いわなみ家の話
第83話
ファイトソングを聴いて不意に涙が出た。
こんなにまじめにやっているのになぜ結果が出ない?
あまねく挫折に光あれ。願わなきゃ傷つかなかった。望まなきゃ失望もしなかった(菅田将暉「ロングホープ・フィリア」)
菅田さん、いつ光が見えるんでしょうか。
何をやっていても胸がつかえて苦しい。
歌や文章に涙もろくなる。
これは…
なかなか結実しない恋をしているときに、世の中にあふれる恋だの愛だのを語る歌に共感し涙する感覚と一緒。
山食失敗談にここまでお付き合いしていただく予定ではなかったのですが…。
ああトンネルが長い。光が見えない。
もう何が原因か見当もつかず、悔しさやなぜ?を通り越して「念」や「意地」でパン生地を膨らまそうとしている自分。
昨日なんて午後5時に二次発酵を始めた生地が膨らまず、意地になって発酵機の前に張りついていたら午前2時。二次発酵に9時間なんてアリエナイ。案の定、オーブンの中で生地は萎んでいきました。
「一番の夢は現状維持。現状維持ってすごく難しいんですよ。夢を追いかけるのは簡単なんやけどもね」(明石家さんまさんインタビュー記事。5月21日付け読売新聞)
「ベストスコアを維持するっていうのも難しくておもしろいんだよ」と先輩が言っていた(若林正恭著「ナナメの夕暮れ」より)
いつもの元種で、いつもの粉で、いつものこね方で、いつも通りに焼いて満足のいく山食ができていた、あの頃に戻れたら。
もちろん念や意地ではパンは膨らまない。ググって原因が見つかればこんなに苦しまない。SNSにはカッコイイパンしか載ってない。読み漁った専門書をもういちど開く気力もない。
ならば。最後の手段。
「Eシェフ、お久しぶりです。ここ1ヶ月、山食だけが膨らみません。シェフは私にとって雲の上の存在だし、シェフにはたくさんの弟子のパン職人がいらっしゃるので、このような相談はご迷惑かと思ったのですが、苦しすぎて…メッセージ送ります」
メッセージの送信先は、わたしが尊敬するEシェフ。10年前、東京駅地下のパン屋で働いていたときの、統括シェフ。
シェフがパン生地を成型する姿を見れた日はラッキーで、直接指導を受けた数十分のことなど、いまだに覚えているくらい。

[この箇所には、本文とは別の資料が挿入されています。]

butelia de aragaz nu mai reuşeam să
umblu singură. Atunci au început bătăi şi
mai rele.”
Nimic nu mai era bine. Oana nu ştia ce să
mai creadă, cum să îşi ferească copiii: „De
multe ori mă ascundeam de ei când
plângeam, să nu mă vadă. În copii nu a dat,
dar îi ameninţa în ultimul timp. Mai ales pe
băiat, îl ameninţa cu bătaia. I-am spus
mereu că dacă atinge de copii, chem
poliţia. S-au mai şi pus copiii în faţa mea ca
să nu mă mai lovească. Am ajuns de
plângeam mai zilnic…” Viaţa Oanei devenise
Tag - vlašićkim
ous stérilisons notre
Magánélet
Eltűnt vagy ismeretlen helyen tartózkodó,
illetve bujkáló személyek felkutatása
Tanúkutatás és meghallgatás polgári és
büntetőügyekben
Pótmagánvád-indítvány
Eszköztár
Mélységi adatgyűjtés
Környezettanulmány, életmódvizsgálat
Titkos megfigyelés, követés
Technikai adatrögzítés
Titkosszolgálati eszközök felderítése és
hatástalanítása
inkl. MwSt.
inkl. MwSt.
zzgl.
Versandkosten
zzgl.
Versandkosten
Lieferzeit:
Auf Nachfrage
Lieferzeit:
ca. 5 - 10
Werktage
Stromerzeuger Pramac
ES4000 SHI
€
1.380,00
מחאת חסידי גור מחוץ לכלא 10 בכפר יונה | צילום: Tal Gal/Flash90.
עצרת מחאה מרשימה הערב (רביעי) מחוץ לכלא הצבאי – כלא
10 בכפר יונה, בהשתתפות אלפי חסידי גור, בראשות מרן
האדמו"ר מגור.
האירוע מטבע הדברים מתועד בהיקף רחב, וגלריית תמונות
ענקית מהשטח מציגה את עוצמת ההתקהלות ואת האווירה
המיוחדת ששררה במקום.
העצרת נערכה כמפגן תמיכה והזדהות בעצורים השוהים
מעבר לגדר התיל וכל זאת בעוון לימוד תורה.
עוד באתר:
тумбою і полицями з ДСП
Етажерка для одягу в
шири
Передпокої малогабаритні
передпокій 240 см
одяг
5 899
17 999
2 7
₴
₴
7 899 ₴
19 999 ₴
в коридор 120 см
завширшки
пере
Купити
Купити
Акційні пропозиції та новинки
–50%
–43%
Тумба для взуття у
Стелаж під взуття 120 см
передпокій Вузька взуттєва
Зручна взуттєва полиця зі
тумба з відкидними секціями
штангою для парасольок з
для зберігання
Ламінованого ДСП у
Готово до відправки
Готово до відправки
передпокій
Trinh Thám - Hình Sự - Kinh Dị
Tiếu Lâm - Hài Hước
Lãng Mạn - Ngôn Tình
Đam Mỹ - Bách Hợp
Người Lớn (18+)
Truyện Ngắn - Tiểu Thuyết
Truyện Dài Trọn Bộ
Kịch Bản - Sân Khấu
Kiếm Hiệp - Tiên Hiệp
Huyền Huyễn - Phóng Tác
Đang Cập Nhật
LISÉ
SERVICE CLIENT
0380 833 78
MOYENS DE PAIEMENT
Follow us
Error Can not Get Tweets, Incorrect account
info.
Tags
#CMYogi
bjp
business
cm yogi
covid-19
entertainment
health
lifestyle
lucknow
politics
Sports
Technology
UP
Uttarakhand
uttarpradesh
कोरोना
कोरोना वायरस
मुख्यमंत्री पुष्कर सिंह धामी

メッセージに「既読」になってすぐ返事がきました。キターーー。
「ルセット(レシピ)送ってください」
「工程と工房環境も」
挨拶もすっ飛ばした、短く簡潔な文章にただただ感激。
「スキムミルクは最近変えましたか」
「材料で原因になるのはスキムミルクと小麦粉だけど、変更してないなら乳タンパクは問題なさそう。ルヴァンはどうですか」
夢のような事情聴取は続きます。
「ルヴァン(元種)のpHは重要です。舌で舐めて味に慣れておくといいですよ。液種(レーズンエキス)もすべて、うちは舌で確認します」
「舐めて梅干しくらい酸っぱいと厳しいですね。pH4以下は避けた方がいい」
メッセージのやりとりに、ほとんど山食スランプを忘れそうな高揚感に包まれました。
また明日もやってみよう。
「今、自分のルヴァンなめてみました。薄い酢水のような、舌先が軽くぴりぴりするような感じです。でもどうして、ノアレザンやベーグルは調子よく膨らむのに、山食だけ膨らまないんでしょう?」
「?」
「ルヴァンは同じ?」
「うーん。ちょっと仕事戻ります。またあとで」
仕事に戻りますだって、カッコよ…。
その背中を想像して目をハートにしてる場合じゃないぞ自分。
あの山食とヨリを戻す日まで、両想いになる日まで、腐るわけにはいかない。
(シェフはお仕事にいったきりです。また後日、続編としてお知らせできるかもしれません。それにしても、シェフのルヴァンを舐めてみたい!)